Employees Must Wash Hands
The restrooms where I work got shiny new dispensers for the toilet paper, soap, and paper towels last week. Not exactly a major news story, but I couldn't help but notice that it didn't necessarily result in an improvement in the restroom experience. The soap is the foamy kind, which is fine; it's a little nicer than the gel-like substance it replaced, and lathers more easily. The paper towel dispenser requires a combination of pulling down on the towel and pushing in on a piece of plastic that sits behind the towel, which is pretty counterintuitive, and kind of dumb. The toilet paper is wider and thicker, but quite a bit coarser than what it replaced. So that's 1 for 3. Maybe I'd better stop wishing they'll do something about how the restroom smells.

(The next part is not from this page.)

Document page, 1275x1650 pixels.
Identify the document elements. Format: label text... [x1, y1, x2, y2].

[On closer inspection, I determined that the plastic push bar is there to help the towel along if pulling off one sheet does not bring the next sheet far enough out of the dispenser to be pulled. My bad. But it's still somewhat kludgy, so 1.5 out of 3.]

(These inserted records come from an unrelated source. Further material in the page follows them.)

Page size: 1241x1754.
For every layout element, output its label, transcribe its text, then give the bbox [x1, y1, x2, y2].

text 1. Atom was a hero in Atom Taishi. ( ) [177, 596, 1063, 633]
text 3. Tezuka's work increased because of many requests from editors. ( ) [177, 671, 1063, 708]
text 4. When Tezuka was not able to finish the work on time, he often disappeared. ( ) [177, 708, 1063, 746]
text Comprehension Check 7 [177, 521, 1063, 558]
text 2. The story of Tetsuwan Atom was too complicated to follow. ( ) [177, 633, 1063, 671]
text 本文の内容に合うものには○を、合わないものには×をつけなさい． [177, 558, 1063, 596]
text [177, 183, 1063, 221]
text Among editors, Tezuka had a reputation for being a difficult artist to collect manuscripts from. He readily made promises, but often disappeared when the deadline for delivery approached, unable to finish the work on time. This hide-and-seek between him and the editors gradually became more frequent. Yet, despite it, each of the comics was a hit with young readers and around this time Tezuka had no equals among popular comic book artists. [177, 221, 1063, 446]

Also work-related, but with broader implications as well: just how lazy do you have to be to ride the elevator down one floor? I see this about once a week. Our office is on the sixth floor, which is the top of the building, so I feel somewhat justified in riding the elevator (although, since we publish health newsletters, we are always being guilted encouraged to use the stairs, and quite a few people do). But people persist in riding from five to four, or three to two. And these are not people with crutches or walkers or wheelchairs; these are able-bodied types, generally in their twenties, and since the rest of the building is a library, most of them are medical students. If anyone should be taking the stairs, it should be them, right? Setting the example?